# HOW TO COMPLETE THIS TASK
Transcribe the data that follows without changing a word, and omit the pictures.

══ RECORDS

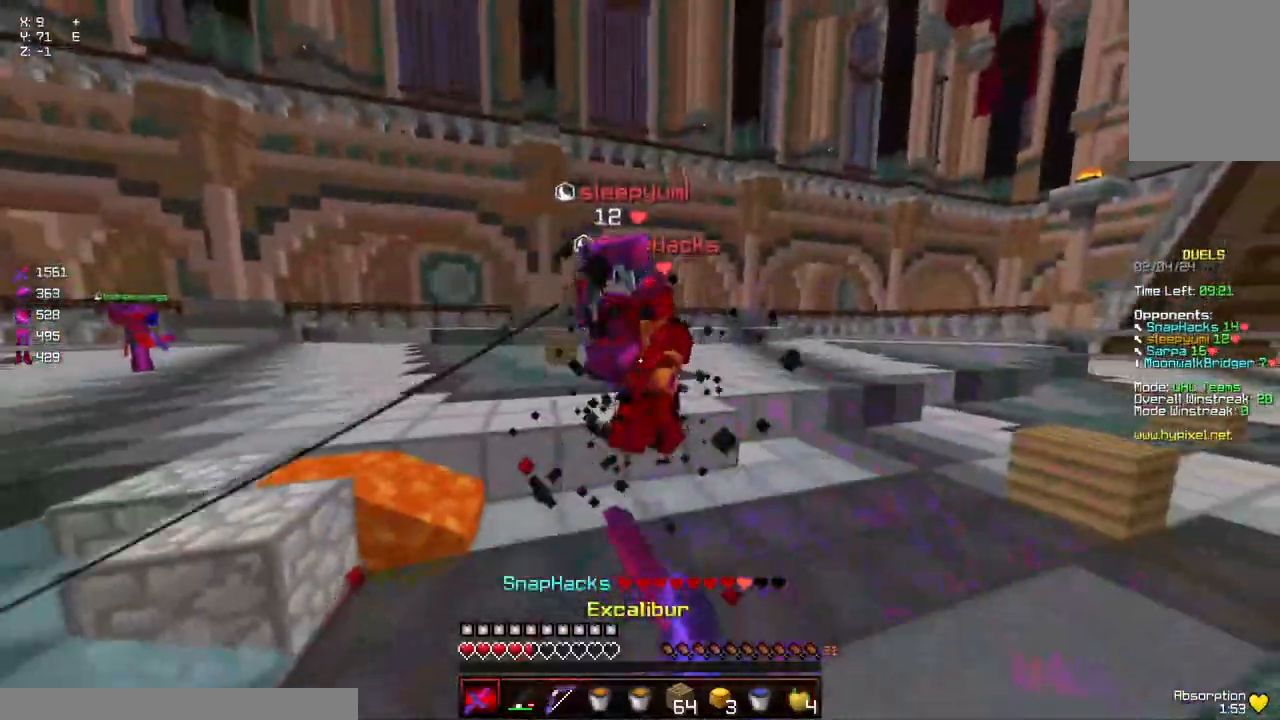
{"keys": ["a", "space", "w"], "mouse": [], "events": [[67, "mouse_left", "up"], [67, "mouse_right", "down"], [117, "s", "up"], [167, "mouse_right", "up"], [217, "space", "down"], [217, "w", "down"]]}
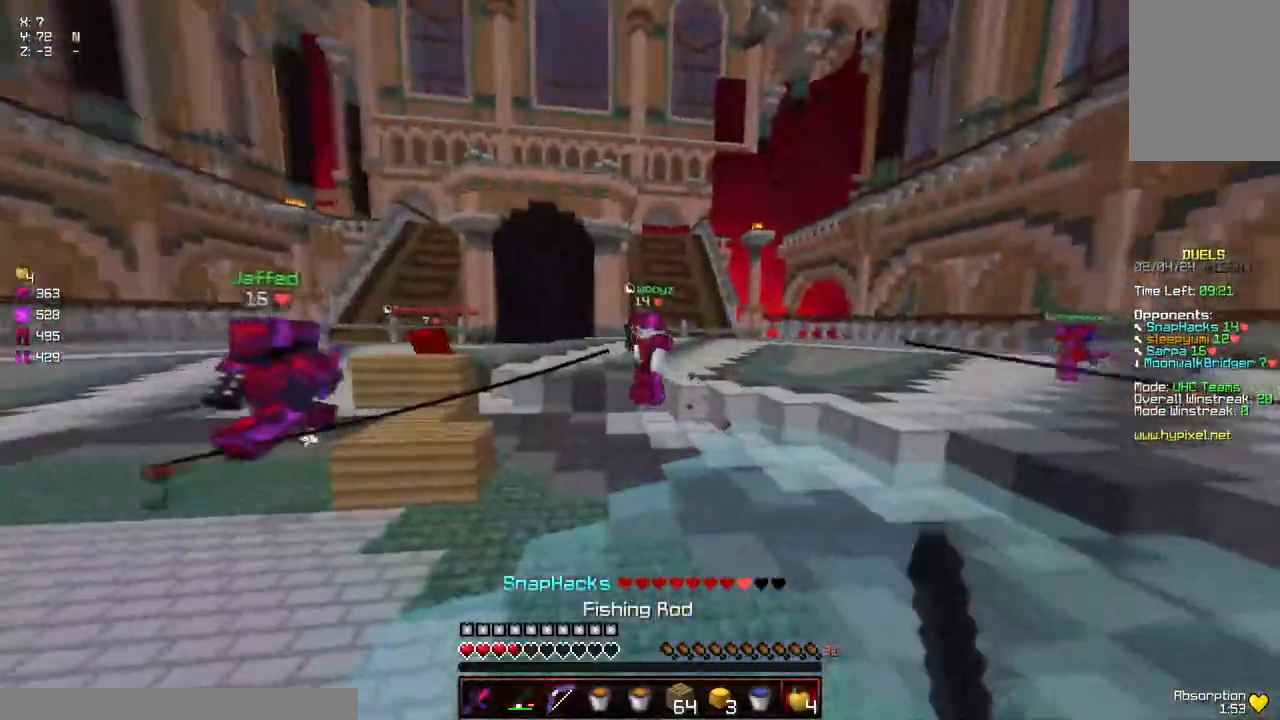
{"keys": ["a", "space", "w"], "mouse": [], "events": [[34, "space", "up"], [184, "space", "down"]]}
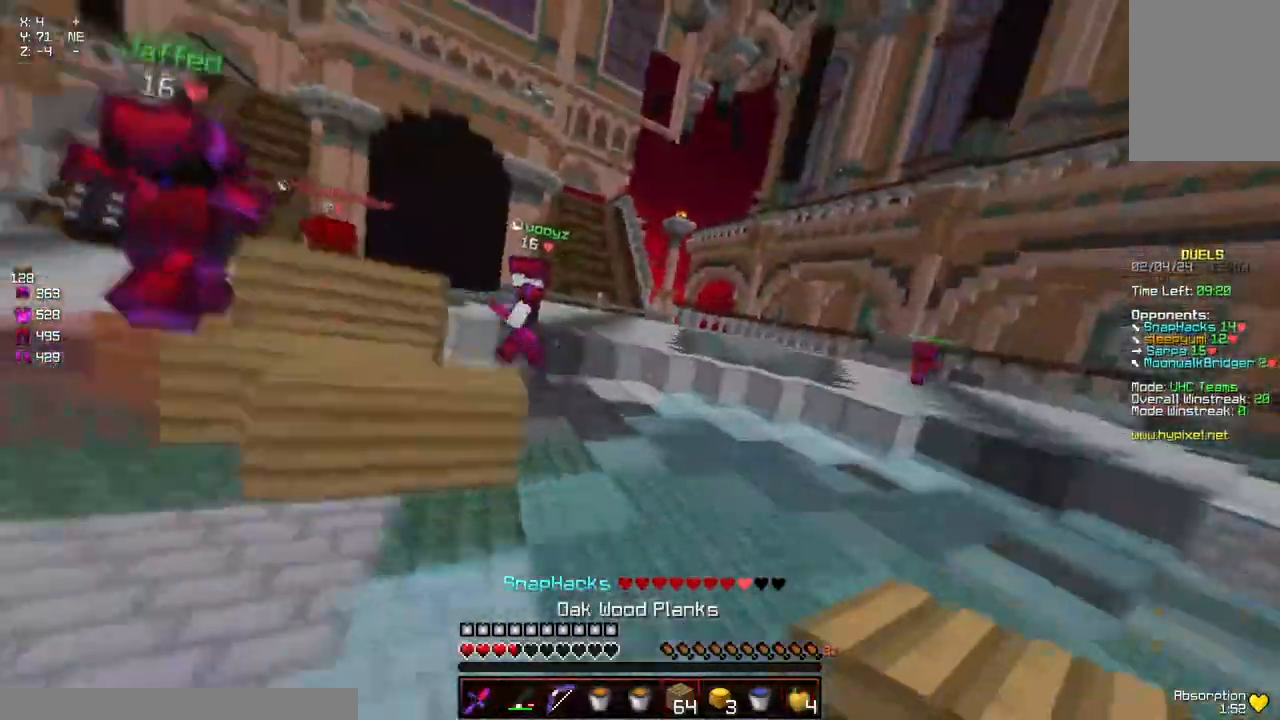
{"keys": ["a", "space", "w"], "mouse": ["left"], "events": [[100, "space", "up"], [200, "mouse_left", "down"], [300, "mouse_left", "up"], [400, "mouse_left", "down"], [450, "space", "down"]]}
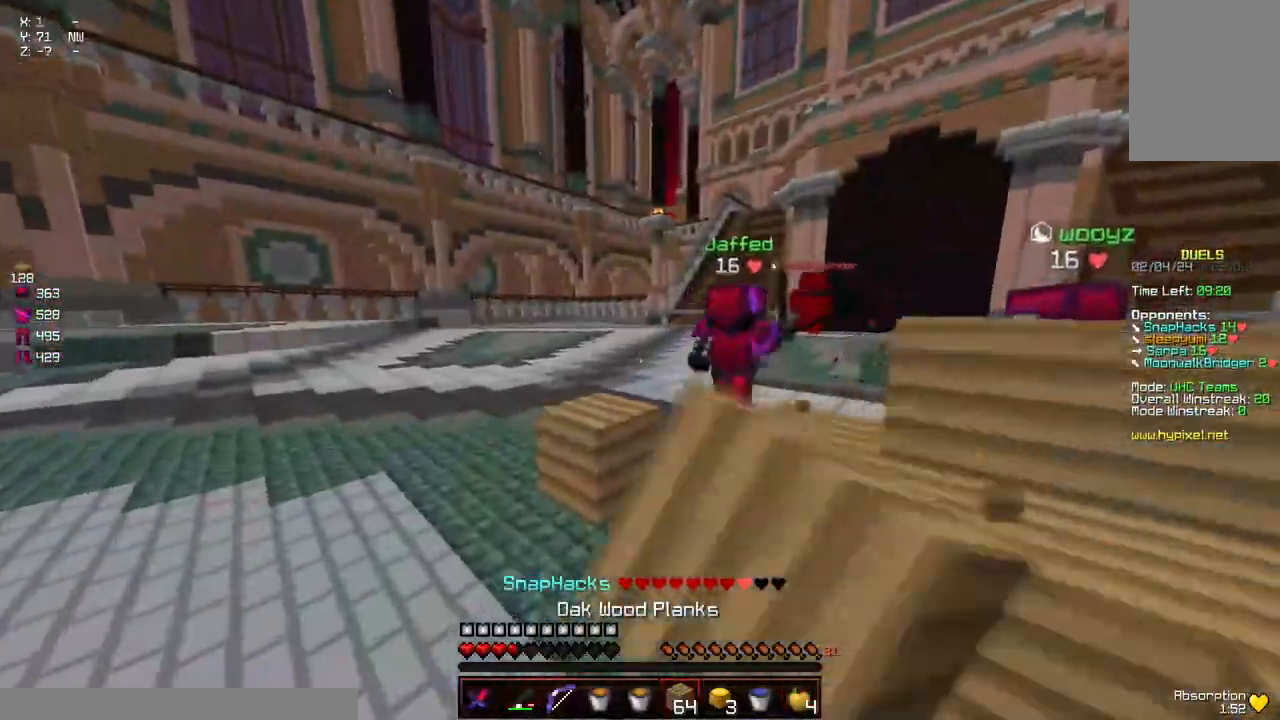
{"keys": ["w"], "mouse": [], "events": [[100, "mouse_left", "up"], [267, "space", "up"], [417, "a", "up"]]}
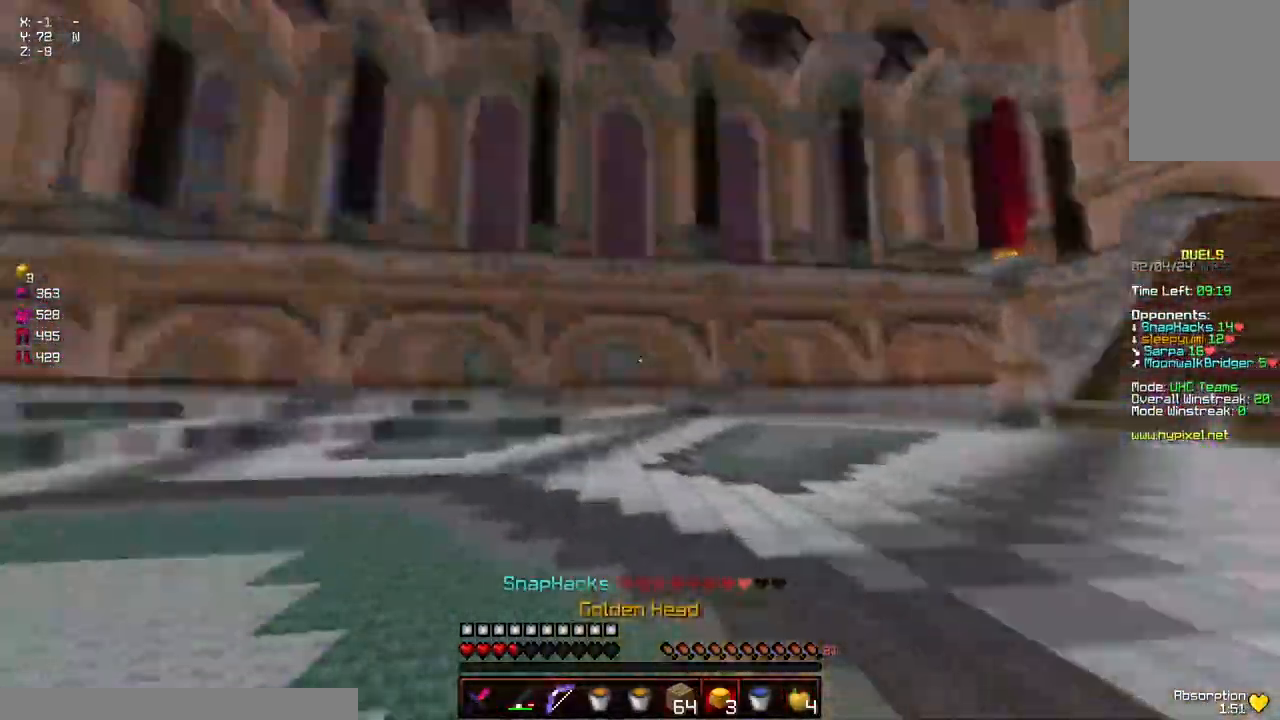
{"keys": ["space", "w"], "mouse": [], "events": [[17, "space", "down"], [384, "mouse_left", "down"], [434, "mouse_left", "up"]]}
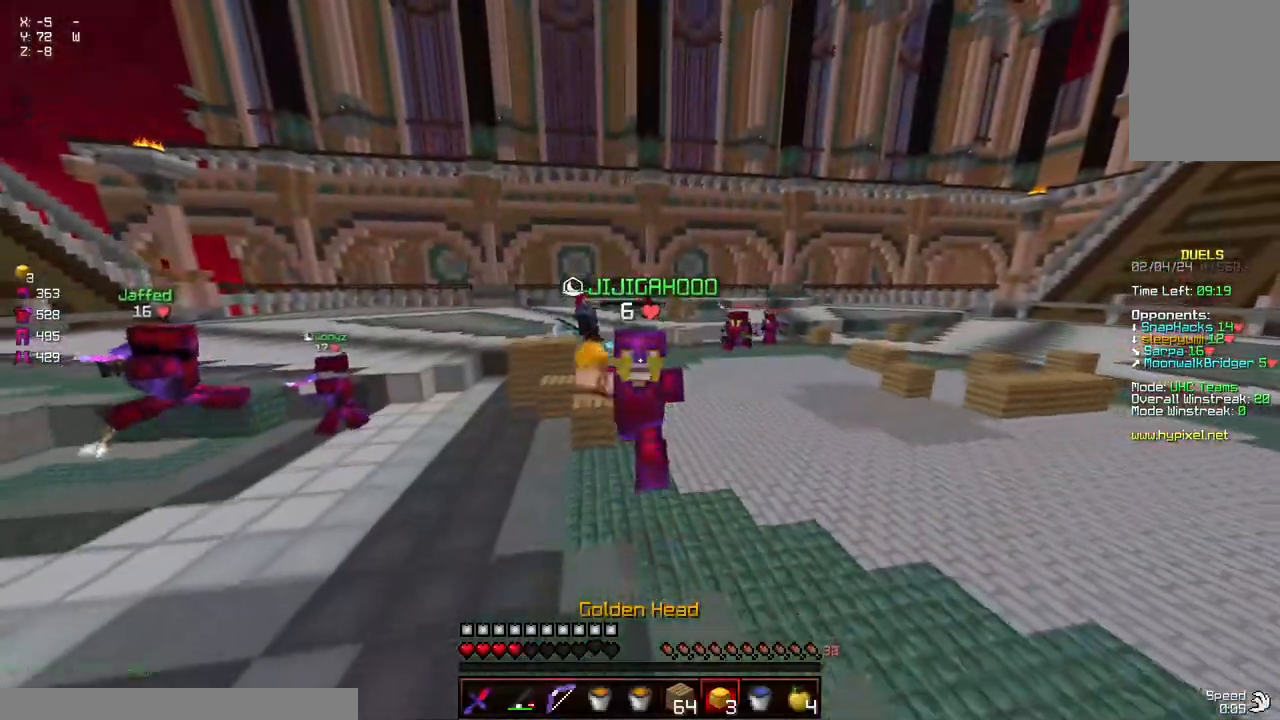
{"keys": ["a", "s"], "mouse": [], "events": [[300, "d", "down"], [400, "w", "up"], [450, "s", "down"], [450, "space", "up"], [500, "a", "down"], [500, "d", "up"]]}
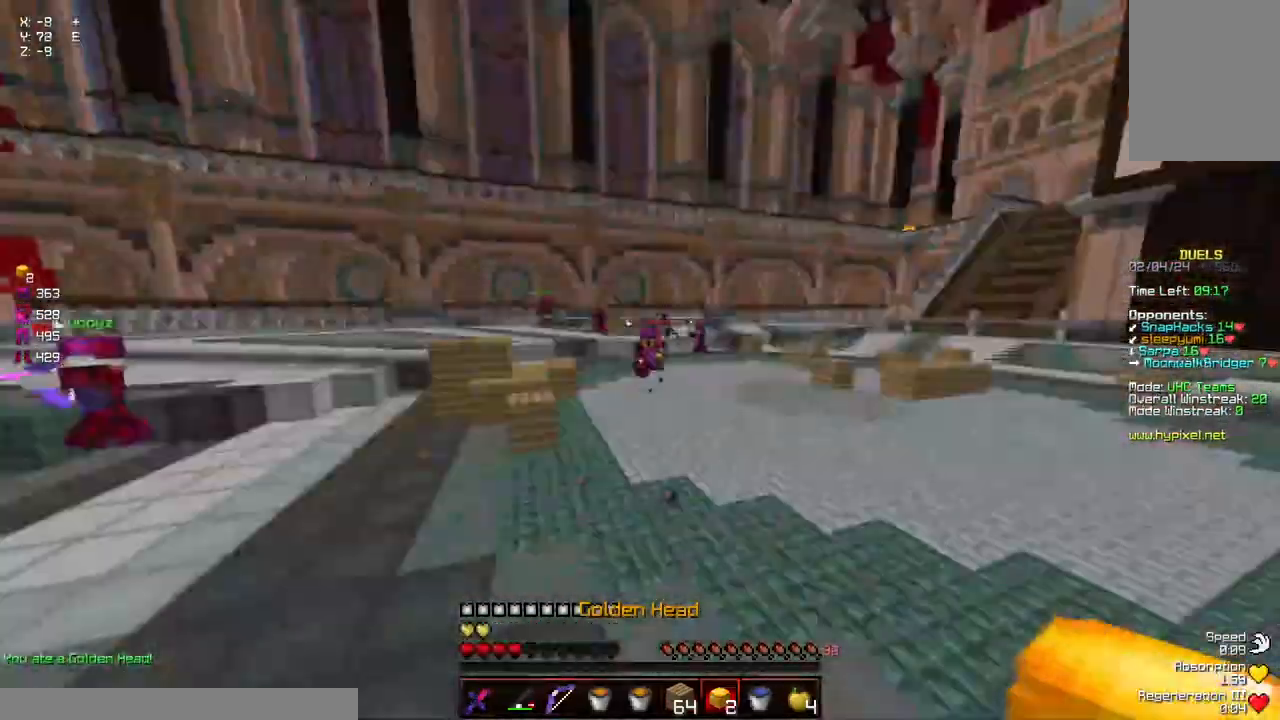
{"keys": ["a", "w"], "mouse": [], "events": [[150, "s", "up"], [267, "mouse_left", "down"], [267, "w", "down"], [317, "mouse_left", "up"]]}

════

# EXPECTED ANSWER
{"keys": ["a", "space", "w"], "mouse": [], "events": [[67, "mouse_left", "up"], [67, "mouse_right", "down"], [117, "s", "up"], [167, "mouse_right", "up"], [217, "space", "down"], [217, "w", "down"]]}
{"keys": ["a", "space", "w"], "mouse": [], "events": [[34, "space", "up"], [184, "space", "down"]]}
{"keys": ["a", "space", "w"], "mouse": ["left"], "events": [[100, "space", "up"], [200, "mouse_left", "down"], [300, "mouse_left", "up"], [400, "mouse_left", "down"], [450, "space", "down"]]}
{"keys": ["w"], "mouse": [], "events": [[100, "mouse_left", "up"], [267, "space", "up"], [417, "a", "up"]]}
{"keys": ["space", "w"], "mouse": [], "events": [[17, "space", "down"], [384, "mouse_left", "down"], [434, "mouse_left", "up"]]}
{"keys": ["a", "s"], "mouse": [], "events": [[300, "d", "down"], [400, "w", "up"], [450, "s", "down"], [450, "space", "up"], [500, "a", "down"], [500, "d", "up"]]}
{"keys": ["a", "w"], "mouse": [], "events": [[150, "s", "up"], [267, "mouse_left", "down"], [267, "w", "down"], [317, "mouse_left", "up"]]}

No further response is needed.